Node.jsやChromeと同様にJavaScriptを実行できるほか、TypeScriptのサポート、安全な実行環境を提供します。
多くのWeb APIをサポートしていることも特徴です。
Denoの実行方法
deno run
コマンドで対象ファイルを実行します。TypeScriptのコンパイルは必要なく、直接実行します。
> deno run ./main.ts
ただし、Denoは「デフォルトで安全」なので、実行時にコマンドラインフラグを渡さないと、ファイル読み書き等の権限を与えることができません。
> deno run --allow-read ./main.ts # 全フォルダへファイル読み込み権限を与える
> deno run --allow-read=. ./main.ts # カレントディレクトリ内に存在するファイルの読み込み権限を与える
権限フラグは--allow-read
以外にも、--allow-write
(書き込み許可)や--allow-net
(ネットワークアクセス許可)が存在します。フラグの一覧はdeno run --help
コマンドで確認できます。
Denoでできること
CLIツールの作成
CLIツールでなくても、「csvの読み書き」「JSONの整形」「curlの代わり」などの小さいタスクを実行するためのツールとして便利です。
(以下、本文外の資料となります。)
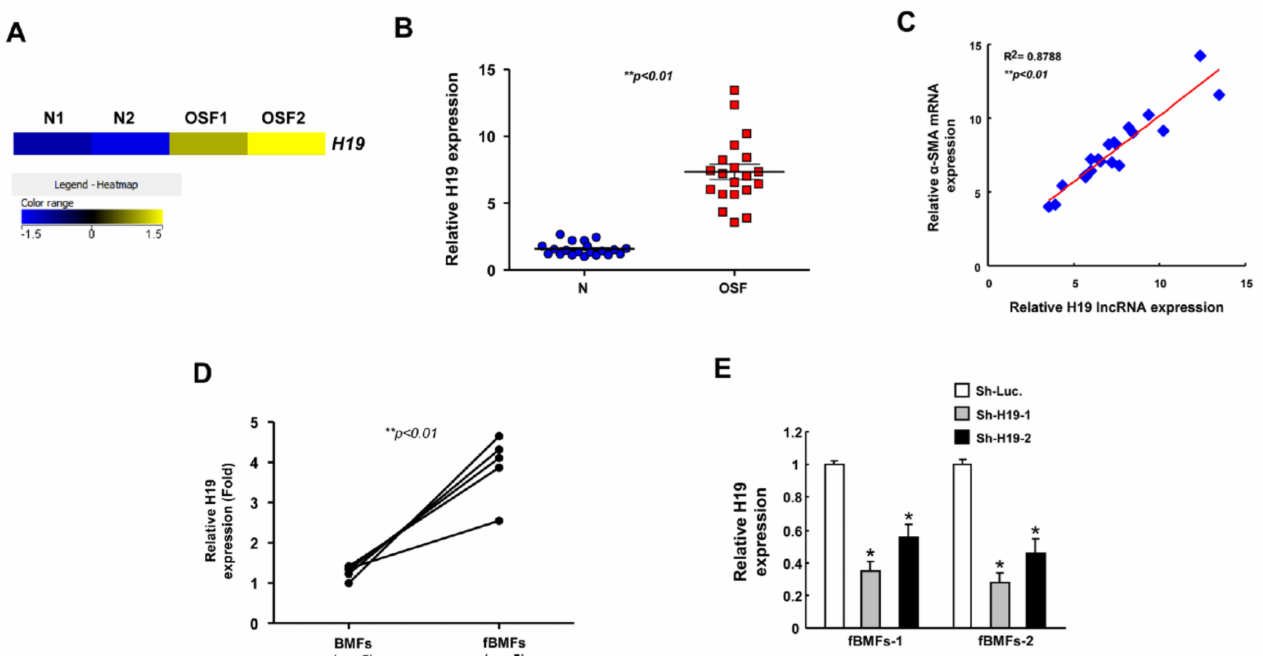
Figure 1. The expression of H19 is aberrantly upregulated in oral submucous fibrosis (OSF) tissues. ( A ) Heatmap represen- tation of differentially expressed genes between normal ( n = 2) and OSF tissues ( n = 2). ** p < 0.01 ( B ) qRT-PCR analysis showing lncRNA expression of H19 in normal ( n = 20; blue dots) and OSF tissues ( n = 20; red dots). ( C ) Positive correlation between myofibroblast marker smooth muscle actin (SMA) and H19 in OSF tissues (blue dots). ( D ) RT-PCR analysis of the expression level of H19 in fBMFs (fibrotic buccal mucosal fibroblasts) and BMFs (buccal mucosal fibroblasts) extracted from OSF and normal counterparts, respectively; ** p < 0.01 compared with normal BMFs. ( E ) Knockdown efficiency of lentivirus-mediated short hairpin RNA (shRNA) targeting H19 in two patient-derived fibrotic buccal mucosal fibroblasts (fBMFs). * p < 0.05 compared to sh-Luc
const response = await fetch("https://www.yahoo.co.jp");
const text = await response.text();
console.log(text);
import { parse } from "https://deno.land/std@0.113.0/encoding/csv.ts";
const pathToCsv = "./test.csv";
const csv = await Deno.readTextFile(new URL(pathToCsv, import.meta.url));
console.log(await parse(csv));
また、deno install
コマンドで外部CLIツールのインストールが、
deno compile
コマンドで複数プラットフォーム向けの単一実行ファイルの生成ができます。
サーバーを建てる
HTTPサーバーも手軽に建てることができます。
標準ライブラリのHTTPサーバーは「Request
オブジェクトを取ってRespose
オブジェクトを返す関数」として簡単に定義できます。
import { listenAndServe } from "https://deno.land/std@0.113.0/http/server.ts";
listenAndServe(":8000", () => new Response("Hello World\n"));
console.log("http://localhost:8000/");
> deno run --allow-net --allow-read https://deno.land/std/http/file_server.ts
また、作成したサーバーはdeno deployというDeno直営のサーバーレスサービスから公開することができます。
テスト
外部ツールなしてテストを書くことができます。
deno test
コマンドでテストを実行することができます。
import { assertEquals } from "https://deno.land/std@0.113.0/testing/asserts.ts";
const add = (a: number, b: number) => a + b;
Deno.test("Hello Test", () => {
assertEquals(add(2, 3), 5);
});
コード整形
いわゆる「フォーマッター」「リンター」も付属しています。
フォーマッターは改行等を整理しコードの見た目を整えるもの、
リンターは決められたコードスタイルに従っているかチェックするものです。
> deno fmt <ファイルパス> # フォーマット
> deno lint <ファイルパス> # リント
バンドル
deno bundle
コマンドを利用して、コードを1ファイルにまとめることができます。
フロントエンド向けに書いたコードを1ファイルにまとめる時に利用できそうです。
> deno bundle <ファイルパス>
ドキュメント生成
https://raw.githubusercontent.com/
など、web上でアクセスできるコードについては、公式のドキュメントジェネレータにURLを突っ込むことによって、ドキュメントを自動生成できます。
ローカルでは、deno doc
コマンドが利用できます。
> deno doc <ファイルパス>
Node.jsからの移行
npmライブラリの使用
Deno向けに書いたコードから、npmライブラリを呼び出すことができます。
import marked from "https://esm.sh/marked@3.0.4"; // require('markd');と同じ
これは、npmライブラリをブラウザから利用するためのサービス(esm.shやjspmなど)を使っています。Denoはブラウザと互換性があるため、これらのサービスを流用できるというわけです。
既存のNode.jsコードベースからの移行
既にNode.jsで動いているコードをDenoで動かすこともできます。
これには、--compat
フラグを使用します。
> deno run --compat --unstable --allow-read <file_path>
--compat
フラグを使用すると、node_moduls
やrequire
、Node標準ライブラリのPolyfillなどに対応し、既存のNode.jsコードがそのまま動きます。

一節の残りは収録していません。